Assise sur le bord de son lit, la jeune fille se contenta de hocher la tête. La lumière du jour était meilleure qu’hier, sans nul doute avaient-ils navigué toute la nuit pour sortir de la tempête. Le silence demeura un moment. Il y avait une petite horloge sur l’unique penderie de la chambre, son cliquetis marquait chaque seconde d’une épouvantable langueur. De son côté, le nouveau venu murmurait en lisant, le regard volant de page en page, à la recherche d’un lien quelconque. Maintenant qu’il était concentré, il semblait l’avoir presque oublié.

  • Sais-tu lire ?

La question, sortie de nulle part, la laissa sans voix.

  • C’est un oui ou un non ? J’ai besoin d’aide avec ses documents, le capitaine écrit comme un goret. Tu veux m’aider ?

Comme la veille, la fillette prit place sur la chaise en bois et attendit qu’il lui remette ce travail. En la voyant s’installer avec la crainte d’un chat frileux mais trop curieux pour l’ignorer, le jeune homme ricana.

  • Très bien, tu vas me lire ceci pendant que je retranscris ça. Comme ça je saurais si c’est pertinent et si je dois aussi le ré écrire.

Le carnet posé devant elle était recouvert de notes sans queue ni tête. Elles serpentaient tout autour des pages, étaient griffonnées, raturées, soulignées.

  • Je commence par où ? Osa-t-elle demander, intimidée.
  • Par là où tu veux !

Avec ses connaissances un peu rouillées et à parfaire, elle déchiffra l’écriture hasardeuse du capitaine dont elle apprit le nom : Arthur Barrow. Il s’était appliqué pour l’écrire de ses plus belles cursives sur la première page. L’inconnu la reprenait sur les mots avec patience, comme le faisaient ses anciennes tutrices. Sans pour autant la réprimander sur son incompétence. Il fallait dire qu’elle peinait dans cette discipline dont elle avait freiné l’apprentissage en s’échappant. Un homme rabattit la porte avec violence, le souffle court. Ils observèrent une courte seconde de silence, pendant laquelle l’interrupteur assimila la scène saugrenue. Des mèches crasseuses collaient à son visage.
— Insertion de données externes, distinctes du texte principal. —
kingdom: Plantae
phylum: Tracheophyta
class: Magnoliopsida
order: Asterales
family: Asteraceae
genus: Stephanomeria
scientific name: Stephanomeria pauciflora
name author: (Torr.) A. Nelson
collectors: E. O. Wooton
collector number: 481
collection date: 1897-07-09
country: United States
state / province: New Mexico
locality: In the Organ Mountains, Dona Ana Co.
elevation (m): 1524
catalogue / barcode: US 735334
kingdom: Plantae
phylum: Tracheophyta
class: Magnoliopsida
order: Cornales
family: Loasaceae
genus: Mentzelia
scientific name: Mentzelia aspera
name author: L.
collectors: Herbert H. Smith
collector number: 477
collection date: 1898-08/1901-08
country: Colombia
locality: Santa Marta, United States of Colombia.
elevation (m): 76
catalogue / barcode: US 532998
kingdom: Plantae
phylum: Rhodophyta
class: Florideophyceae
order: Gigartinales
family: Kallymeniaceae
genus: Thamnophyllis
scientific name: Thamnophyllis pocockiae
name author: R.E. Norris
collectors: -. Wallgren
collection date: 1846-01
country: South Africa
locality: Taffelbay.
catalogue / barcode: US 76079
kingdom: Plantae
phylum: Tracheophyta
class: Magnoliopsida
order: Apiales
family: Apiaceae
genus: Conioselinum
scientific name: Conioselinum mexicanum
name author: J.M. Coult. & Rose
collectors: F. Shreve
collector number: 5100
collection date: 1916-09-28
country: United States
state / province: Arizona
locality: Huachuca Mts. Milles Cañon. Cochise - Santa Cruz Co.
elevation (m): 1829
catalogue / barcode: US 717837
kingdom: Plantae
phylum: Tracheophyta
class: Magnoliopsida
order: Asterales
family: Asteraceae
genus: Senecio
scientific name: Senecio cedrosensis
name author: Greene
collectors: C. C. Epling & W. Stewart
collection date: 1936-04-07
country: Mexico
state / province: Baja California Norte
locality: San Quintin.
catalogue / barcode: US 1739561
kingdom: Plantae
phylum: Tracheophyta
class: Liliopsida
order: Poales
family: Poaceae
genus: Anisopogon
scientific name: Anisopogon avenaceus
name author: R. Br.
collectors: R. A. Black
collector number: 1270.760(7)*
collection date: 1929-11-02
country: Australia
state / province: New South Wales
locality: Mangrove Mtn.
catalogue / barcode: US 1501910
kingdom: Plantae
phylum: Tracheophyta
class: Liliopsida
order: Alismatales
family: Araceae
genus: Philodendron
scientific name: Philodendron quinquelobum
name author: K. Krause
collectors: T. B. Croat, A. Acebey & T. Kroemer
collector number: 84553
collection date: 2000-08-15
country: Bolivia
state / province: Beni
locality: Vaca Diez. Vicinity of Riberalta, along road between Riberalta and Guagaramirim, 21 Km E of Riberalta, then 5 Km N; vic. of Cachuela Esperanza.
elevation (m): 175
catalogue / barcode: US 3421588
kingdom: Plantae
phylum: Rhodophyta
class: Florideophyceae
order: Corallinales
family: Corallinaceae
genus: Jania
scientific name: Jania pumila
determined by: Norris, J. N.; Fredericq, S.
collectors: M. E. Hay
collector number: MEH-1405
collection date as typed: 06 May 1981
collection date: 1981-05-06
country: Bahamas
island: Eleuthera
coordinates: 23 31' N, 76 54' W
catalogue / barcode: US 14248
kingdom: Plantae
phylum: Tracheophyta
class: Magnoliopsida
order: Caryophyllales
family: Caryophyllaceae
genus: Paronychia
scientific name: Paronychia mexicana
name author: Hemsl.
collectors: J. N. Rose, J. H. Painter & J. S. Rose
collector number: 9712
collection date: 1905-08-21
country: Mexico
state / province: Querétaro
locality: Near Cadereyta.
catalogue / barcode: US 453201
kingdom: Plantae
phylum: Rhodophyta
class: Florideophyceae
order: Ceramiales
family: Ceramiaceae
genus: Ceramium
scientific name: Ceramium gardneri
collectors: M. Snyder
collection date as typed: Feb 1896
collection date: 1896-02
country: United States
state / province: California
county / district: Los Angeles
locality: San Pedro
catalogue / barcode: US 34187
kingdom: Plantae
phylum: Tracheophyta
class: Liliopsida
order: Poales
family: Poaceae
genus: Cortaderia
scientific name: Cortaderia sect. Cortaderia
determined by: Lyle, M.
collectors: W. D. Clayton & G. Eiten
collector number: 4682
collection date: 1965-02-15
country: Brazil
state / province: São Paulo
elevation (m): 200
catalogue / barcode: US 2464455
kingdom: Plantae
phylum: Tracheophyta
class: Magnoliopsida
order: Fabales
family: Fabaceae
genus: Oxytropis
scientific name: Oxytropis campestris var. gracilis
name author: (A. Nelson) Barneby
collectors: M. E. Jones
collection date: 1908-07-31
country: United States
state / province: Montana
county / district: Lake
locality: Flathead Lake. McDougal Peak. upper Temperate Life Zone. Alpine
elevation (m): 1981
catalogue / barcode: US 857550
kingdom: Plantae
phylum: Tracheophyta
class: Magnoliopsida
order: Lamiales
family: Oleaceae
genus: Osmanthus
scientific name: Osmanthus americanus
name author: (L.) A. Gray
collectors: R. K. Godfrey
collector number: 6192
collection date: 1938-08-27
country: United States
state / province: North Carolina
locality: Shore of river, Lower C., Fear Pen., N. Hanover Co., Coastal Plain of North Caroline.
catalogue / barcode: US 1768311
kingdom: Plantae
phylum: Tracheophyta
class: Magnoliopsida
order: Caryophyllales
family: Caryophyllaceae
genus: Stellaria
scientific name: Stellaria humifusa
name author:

  • Ton frangin te réclame ! il finit par déclarer.

La présence de l’enfant le mettait terriblement mal à l’aise. Après ce qu’il avait vu la veille, il se méfiait au point de craindre d’être dans les mêmes parages qu’elle. Une situation qu'elle avait déjà maintes fois vécu, à l'exception du jeune pirate à qui elle faisait la lecture.

  • J’arrive, j’ai justement fini !

D’un air satisfait, ce dernier attrapa une page sur laquelle il fit crisser, une dernière fois, la plume.

  • Merci de m’avoir tenu compagnie. Comment dois-je appeler ma nouvelle amie ?

La prudence retenait sa langue, mais l’air doux et patient qu’il affichait eut raison d’elle, incapable de se montrer impolie.

  • Ruth, finit-elle par prononcer du bout des lèvres.
  • Il va falloir parler plus fort, tu as le timbre d’une petite souris.

Ou bien s’était lui qui faisait trop de bruit. S'éclaircissant la voix, la petite fille le répéta un peu plus fort.

  • NOAH ! intervient une voix mature, depuis le pont extérieur.
  • Et bien, je te dis à très bientôt. Ce fut un plaisir Ruth !

Et, de sa démarche tranquille, il sortit. Sur sa chaise Ruth resta un moment à fixer la porte. Pour un peu elle croirait l’avoir rêvé. Les heures passèrent plus vite, occupées à déchiffrer le petit carnet. Il n’y racontait rien d’important mais pour Ruth, c’était surtout l’exercice de lecture qui l'intéressait.